Rafe Totengco, the accessories designer, said several of his luxury accounts balked when he told them he was designing a collection for Target last year and dropped his high-end bag collection. (He would not name them because he said he did not want to further damage his future relationships with those stores.) And after Vera Wang began developing a multicategory collection that goes on sale at Kohl’s this month, Macy’s responded by dropping Wang’s lingerie line from its stores. Meanwhile, the ambitious efforts of Wal-Mart, the nation’s largest retailer, to roll out a fashiony line with Mark Eisen, as well as trendier home designs, did not resonate with its customers, ultimately weakening the company’s overall performance in the first half of this year.
“There is no blanket answer to this question,” says Jim Gold, the chief executive of Bergdorf’s. “On the plus side, you’re going to see better, more interesting design at much lower price points than we’ve seen historically, but that is a slippery slope for designers because cachet is a very intangible quality, and you can lose it quickly. If a name is perceived as overexposed, or overly accessible, it becomes less desirable.” (After Mizrahi’s career was reignited, thanks in part to his Target collection, Bergdorf’s welcomed him and his high-end collection back into the fold.)
Certainly an argument can be made that in the increasingly cutthroat world of fashion, young designers need all the help they can get. Behnaz Sarafpour, who designed clothes for Target, says that the experience was about more than being known. “It actually made me more aware of my look as a designer,” she says. “You very much work alone, in your own head, going through your own evolution, but when you see a giant billboard with your look on it, you really see the essence of what everybody else believes you stand for. It kind of focuses you in a way.”
Fortunately, those retailers who stuck by Totengco after his bags were sold at Target saw their sales go up, and Totengco’s online business at rafe.com increased threefold. What’s more, Target flew him to Los Angeles to attend a Target-sponsored pre-party for the Oscars, where he got to meet Cameron Diaz and acquaint young Hollywood with his work.

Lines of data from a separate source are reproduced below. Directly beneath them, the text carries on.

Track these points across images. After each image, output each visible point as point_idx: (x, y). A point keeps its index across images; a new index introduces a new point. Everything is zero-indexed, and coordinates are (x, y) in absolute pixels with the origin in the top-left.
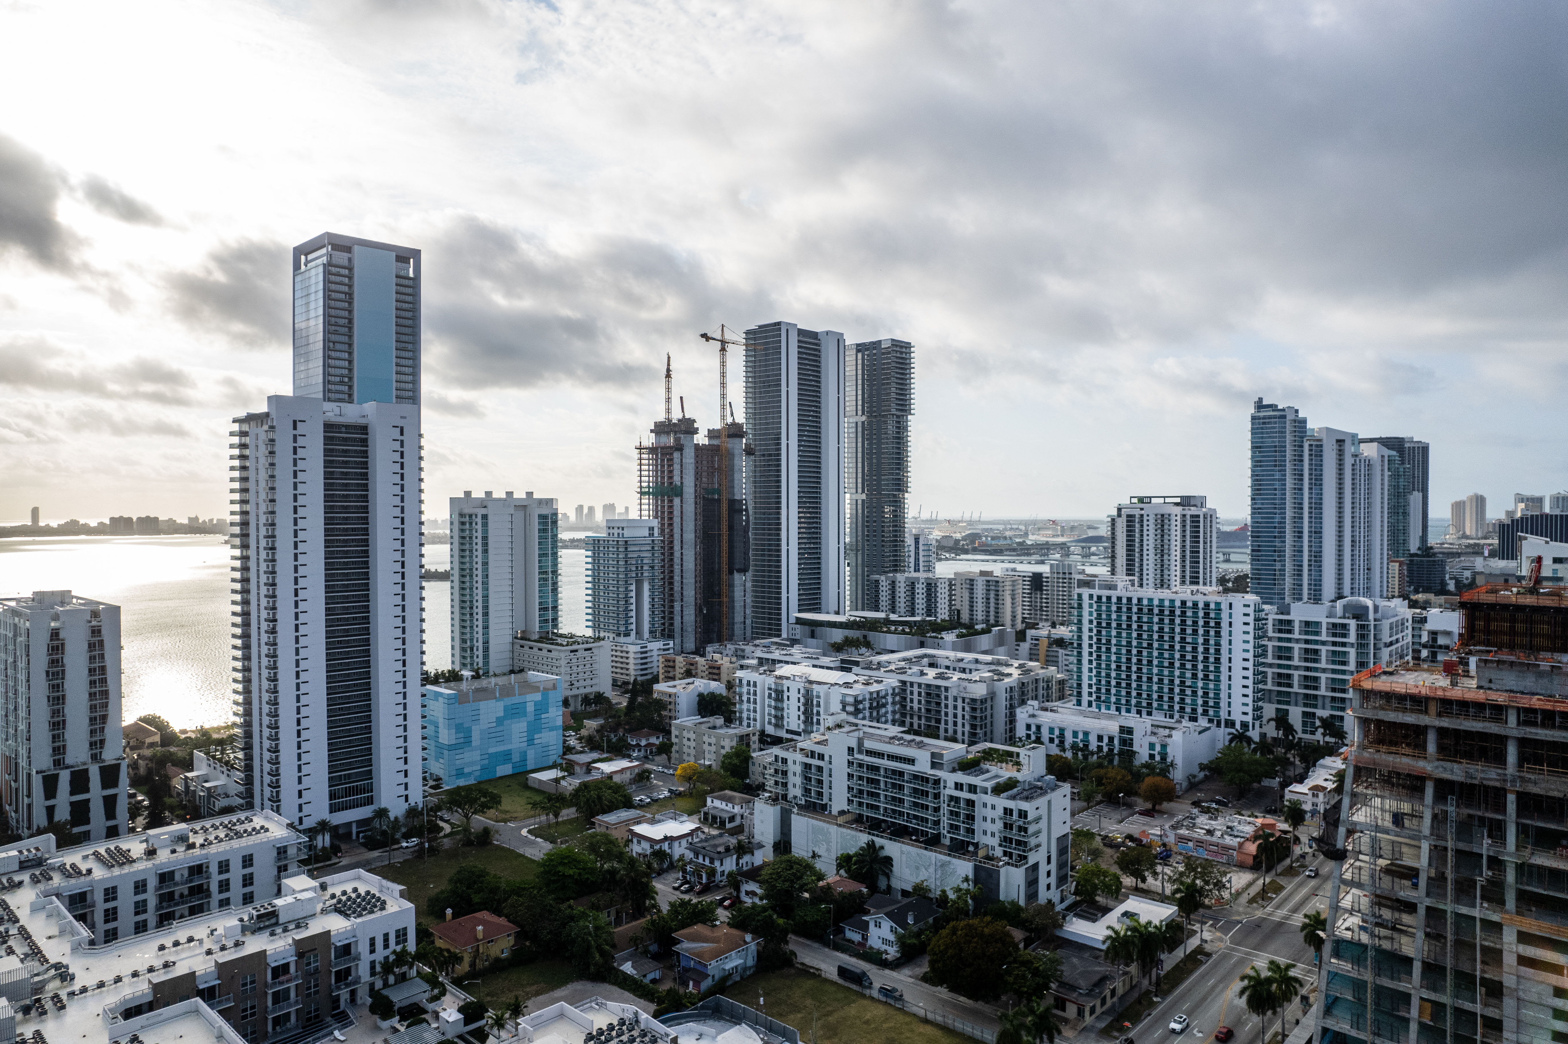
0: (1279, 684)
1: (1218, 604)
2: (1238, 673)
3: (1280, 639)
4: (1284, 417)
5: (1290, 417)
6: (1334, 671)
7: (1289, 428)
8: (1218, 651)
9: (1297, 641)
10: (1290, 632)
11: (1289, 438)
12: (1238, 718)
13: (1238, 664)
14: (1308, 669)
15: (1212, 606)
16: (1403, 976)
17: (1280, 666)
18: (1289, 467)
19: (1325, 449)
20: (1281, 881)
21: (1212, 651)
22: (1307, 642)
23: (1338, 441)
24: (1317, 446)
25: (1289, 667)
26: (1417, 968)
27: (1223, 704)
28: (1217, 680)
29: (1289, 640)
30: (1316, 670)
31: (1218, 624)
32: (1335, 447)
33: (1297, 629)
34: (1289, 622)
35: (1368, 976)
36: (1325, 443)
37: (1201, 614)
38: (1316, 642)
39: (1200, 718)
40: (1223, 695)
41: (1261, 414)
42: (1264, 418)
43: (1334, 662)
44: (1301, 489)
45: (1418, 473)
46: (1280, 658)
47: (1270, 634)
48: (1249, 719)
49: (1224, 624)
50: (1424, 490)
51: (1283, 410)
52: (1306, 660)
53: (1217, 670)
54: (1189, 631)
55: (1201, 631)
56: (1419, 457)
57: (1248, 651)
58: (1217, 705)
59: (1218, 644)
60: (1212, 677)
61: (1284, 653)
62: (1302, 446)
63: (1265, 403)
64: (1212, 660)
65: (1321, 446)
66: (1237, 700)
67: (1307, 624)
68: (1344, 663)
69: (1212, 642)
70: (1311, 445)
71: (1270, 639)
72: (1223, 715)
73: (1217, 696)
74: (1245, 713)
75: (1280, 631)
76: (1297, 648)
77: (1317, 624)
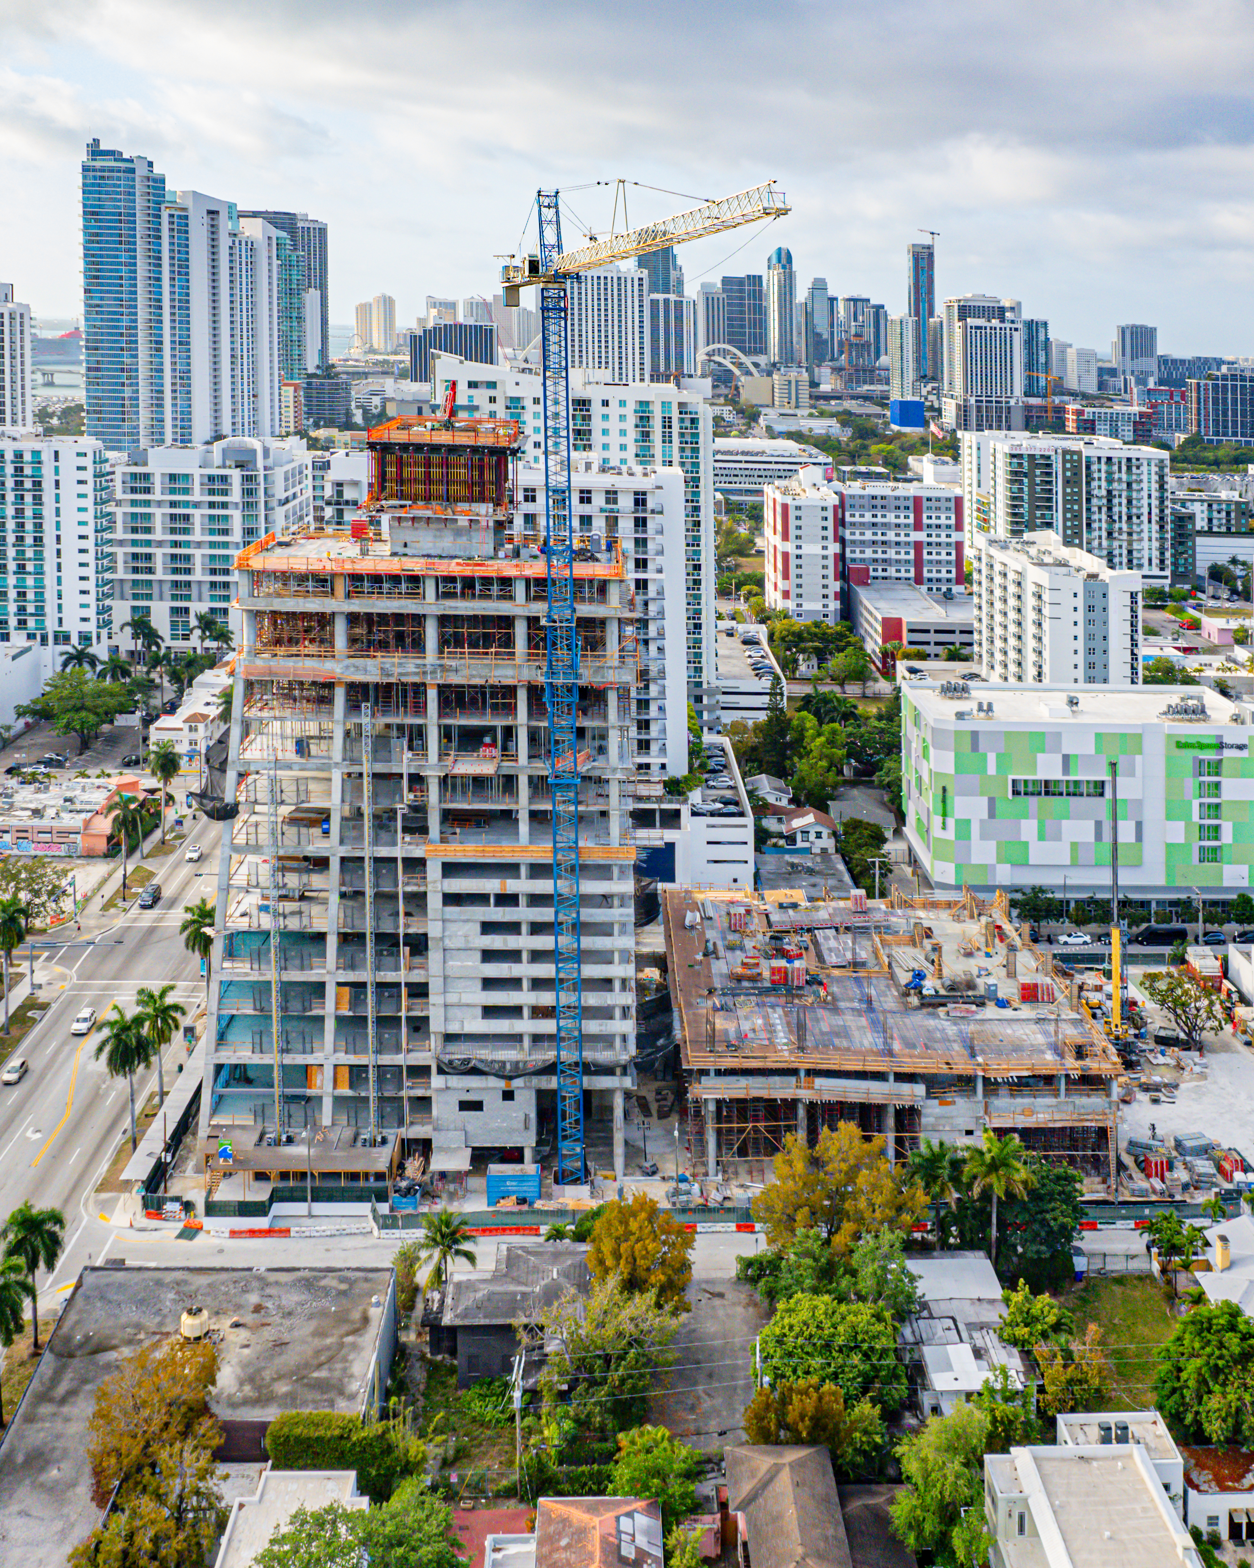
0: (136, 570)
1: (36, 453)
2: (70, 559)
3: (134, 503)
4: (133, 171)
5: (141, 171)
6: (212, 545)
7: (139, 189)
8: (38, 527)
9: (159, 504)
10: (147, 491)
11: (140, 202)
12: (73, 627)
13: (70, 545)
14: (176, 544)
15: (27, 457)
16: (316, 961)
17: (134, 543)
18: (140, 246)
19: (192, 222)
20: (149, 865)
21: (29, 526)
22: (173, 504)
23: (210, 212)
24: (180, 217)
25: (148, 543)
26: (332, 942)
27: (50, 608)
28: (39, 572)
29: (147, 503)
30: (187, 544)
31: (37, 484)
32: (206, 220)
33: (158, 487)
34: (146, 476)
35: (271, 974)
36: (191, 213)
37: (10, 470)
38: (186, 504)
39: (13, 634)
40: (50, 595)
41: (98, 164)
42: (102, 170)
43: (212, 532)
44: (158, 279)
45: (315, 264)
46: (135, 530)
47: (119, 495)
48: (91, 627)
49: (48, 485)
50: (323, 288)
51: (131, 161)
52: (173, 531)
53: (39, 556)
55: (10, 496)
56: (315, 242)
57: (85, 523)
58: (40, 612)
59: (38, 516)
60: (30, 567)
61: (139, 524)
62: (159, 217)
63: (102, 147)
64: (29, 540)
65: (186, 217)
66: (72, 599)
67: (173, 477)
68: (225, 532)
69: (29, 513)
70: (171, 216)
71: (119, 503)
72: (51, 626)
73: (40, 596)
74: (84, 620)
75: (134, 490)
76: (159, 515)
77: (187, 477)
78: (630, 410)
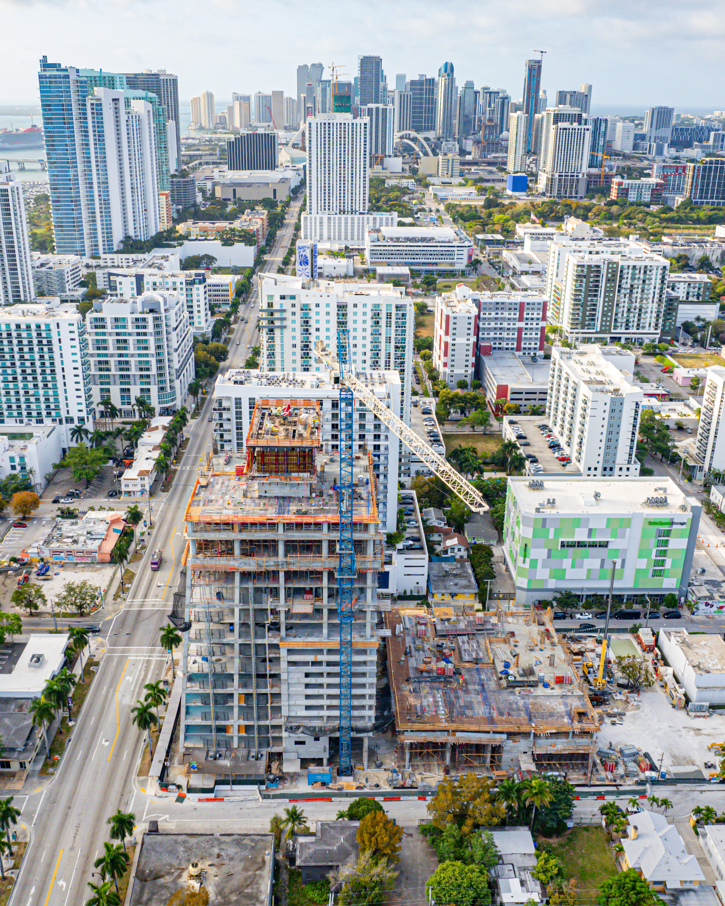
0: (101, 370)
1: (47, 325)
2: (70, 380)
3: (97, 334)
4: (68, 77)
5: (73, 76)
6: (140, 355)
7: (73, 87)
8: (52, 364)
9: (110, 334)
10: (103, 327)
11: (73, 97)
12: (75, 414)
13: (69, 373)
14: (121, 355)
15: (43, 327)
17: (99, 355)
18: (76, 124)
19: (104, 107)
20: (132, 568)
21: (47, 364)
22: (118, 334)
23: (114, 100)
24: (97, 104)
25: (106, 355)
27: (62, 406)
28: (55, 387)
29: (104, 334)
30: (127, 355)
31: (50, 343)
32: (112, 105)
33: (109, 325)
34: (102, 319)
36: (103, 102)
37: (34, 334)
38: (125, 334)
39: (45, 420)
40: (61, 399)
41: (48, 73)
42: (50, 77)
43: (139, 348)
44: (88, 145)
46: (98, 348)
47: (89, 330)
48: (84, 414)
49: (55, 341)
52: (119, 348)
53: (54, 379)
54: (26, 349)
55: (36, 349)
57: (76, 361)
58: (57, 408)
59: (51, 358)
60: (50, 385)
61: (101, 345)
62: (85, 105)
64: (48, 371)
65: (101, 104)
66: (73, 401)
67: (116, 320)
68: (146, 348)
69: (47, 357)
70: (92, 104)
71: (89, 333)
72: (63, 414)
73: (56, 400)
74: (80, 411)
75: (96, 327)
76: (111, 340)
77: (124, 319)
78: (368, 310)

So on balance, Totengco would have to admit, “I think it was the best thing that I ever did.”
 
Of course, a customer might indeed have such a positive experience if she happens to be shopping in a bright new Payless outlet like the one at Lexington Avenue and 58th Street, but at this point, fewer than 10 percent of the Payless stores have been upgraded from their junky-looking layouts, where the shoes are displayed in their boxes from the floor to the ceiling.

That's interesting and bizarre, since I was just thinking yesterday about the new Payless logo and how stores near me have yet to update their look. I'm surprised to hear this is an issue for many locations; I wonder if this is affecting their sales.

Sorry to get off topic, but I wanted to make a comment about that particular sentence.
 
i think what you said was very applicable. i think that some of these stores (namely payless) have to upgrade their stores appearance if they want to collaborate with these designers.